The Richard Gilder Center for Science, Education, and Innovation at the American Museum of Natural History invites visitors to share in the excitement of scientific discovery, creating and highlighting connections among the Museum’s exhibits, educational offerings, scientific collections, and research while physically linking the entire Museum campus, which has been built in phases across four city blocks over the course of approximately 150 years.
The 230,000-square-foot project (190,000 square feet of new construction, 40,000 square feet of renovated space) is designed by Studio Gang, the international architecture and urban design practice led by Jeanne Gang.
The Gilder Center’s spectacular design is informed by natural Earth processes of wind and water, which shape landscapes that are exciting to explore. It includes six floors above ground, four of which are open to the public, and one below.
The Gilder Center features new exhibition galleries, state-of-the-art classrooms, an immersive science-and-art experience, a redesigned library, and a major collections facility housing millions of specimens and featuring floor-to-ceiling exhibits that reveal the diversity of the Museum’s vast collections. The Gilder Center creates 33 connections among 10 Museum buildings to eliminate dead ends and link the entire campus.
Design Elements & Materials
With the connections created by Studio Gang’s design, the Gilder Center establishes continuous pathways linking the entire campus and enhancing visitor circulation.
The Gilder Center’s undulating façade is clad in Milford pink granite—the same stone used for the Museum’s entrance on Central Park West—with rounded windows made of bird-safe fritted glass. The diagonal pattern of the stone panels evokes both the phenomenon of geological layering and the richly textured, coursing surface of the stone masonry on the 77th Street side of the Museum.
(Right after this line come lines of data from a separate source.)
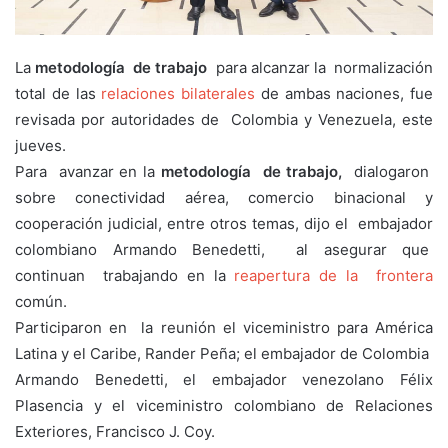
La
metodología de trabajo
para alcanzar la normalización
total de las
relaciones bilaterales
de ambas naciones, fue
revisada por autoridades de Colombia y Venezuela, este
jueves.
Para avanzar en la
metodología de trabajo,
dialogaron
sobre conectividad aérea, comercio binacional y
cooperación judicial, entre otros temas, dijo el embajador
colombiano Armando Benedetti, al asegurar que
continuan trabajando en la
reapertura de la frontera
común.
Participaron en la reunión el viceministro para América
Latina y el Caribe, Rander Peña; el embajador de Colombia
Armando Benedetti, el embajador venezolano Félix
Plasencia y el viceministro colombiano de Relaciones
Exteriores, Francisco J. Coy.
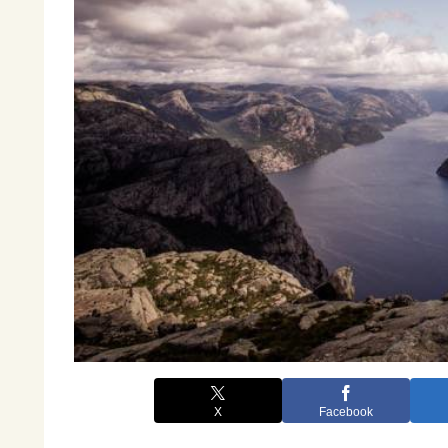
X
Facebook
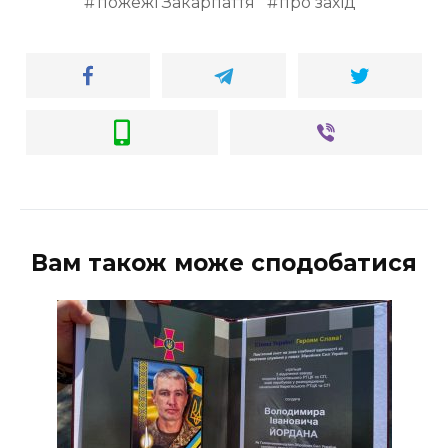
пожежі Закарпаття
про захід
Вам також може сподобатися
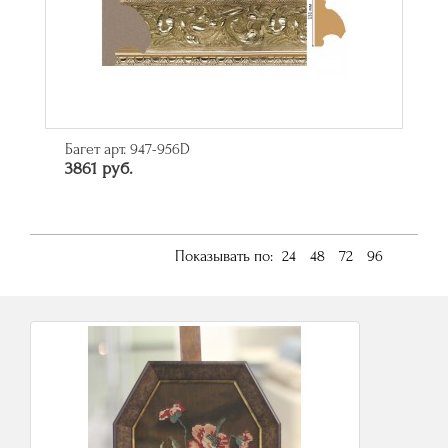
Багет арт. 947-956D
3861 руб.
Показывать по:
24
48
72
96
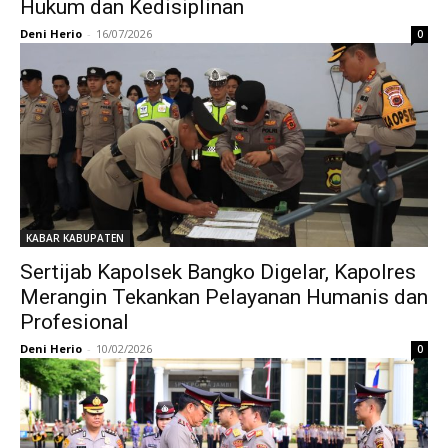
Hukum dan Kedisiplinan
Deni Herio
-
16/07/2026
0
KABAR KABUPATEN
Sertijab Kapolsek Bangko Digelar, Kapolres
Merangin Tekankan Pelayanan Humanis dan
Profesional
Deni Herio
-
10/02/2026
0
Visitors coming from Columbus Avenue experience the Gilder Center as a building set in a park, constructed at the same height as the historic Museum buildings that flank it, with flowing, gentle curves. Once inside the Gilder Center, visitors find themselves in the Griffin Atrium, a soaring space that rises to the full height of the building and welcomes natural light through skylight apertures. Design of the space has been informed by studying the ways in which wind and water carve out pathways in rock, as well as the forms that hot water etches in blocks of ice. This space, like much of the Gilder Center, was constructed by spraying structural concrete directly onto rebar without formwork to create a seamless interior of arching walls, bridges, and caverns, which constitutes the structure of the building. The spray technique, known as “shotcrete,” was invented by Museum naturalist and taxidermy artist Carl Akeley. Once sprayed, it is finished by hand, recording the skill of its builders.
The rear (east-facing) elevation is informed by the adjacent Museum buildings and features a high central window that provides additional natural light to the building.
Sustainability
Large skylights introduce daylight deep into the building, while the verticality of the Griffin Atrium acts as a key sustainability feature, bringing air circulation deep into its interior. The HVAC system in the atrium is optimized to provide fresh air to the areas occupied by people. It is highly efficient and leverages the atrium’s uninterrupted height to allow warm air to naturally circulate out of heavily occupied areas.
A high-performance facade with stone cladding, along with deep-set windows and tree shading, will help keep the building naturally cool in summer. The park’s landscape conserves water by integrating native and adaptive vegetation that requires less water and through a highly water-efficient irrigation system. The exterior lighting design minimizes impact on the night sky.
The Museum is targeting LEED (Leadership in Energy and Environmental Design) Gold certification—a globally recognized symbol of sustainability achievement—by deploying a range of strategies to reduce waste and conserve energy.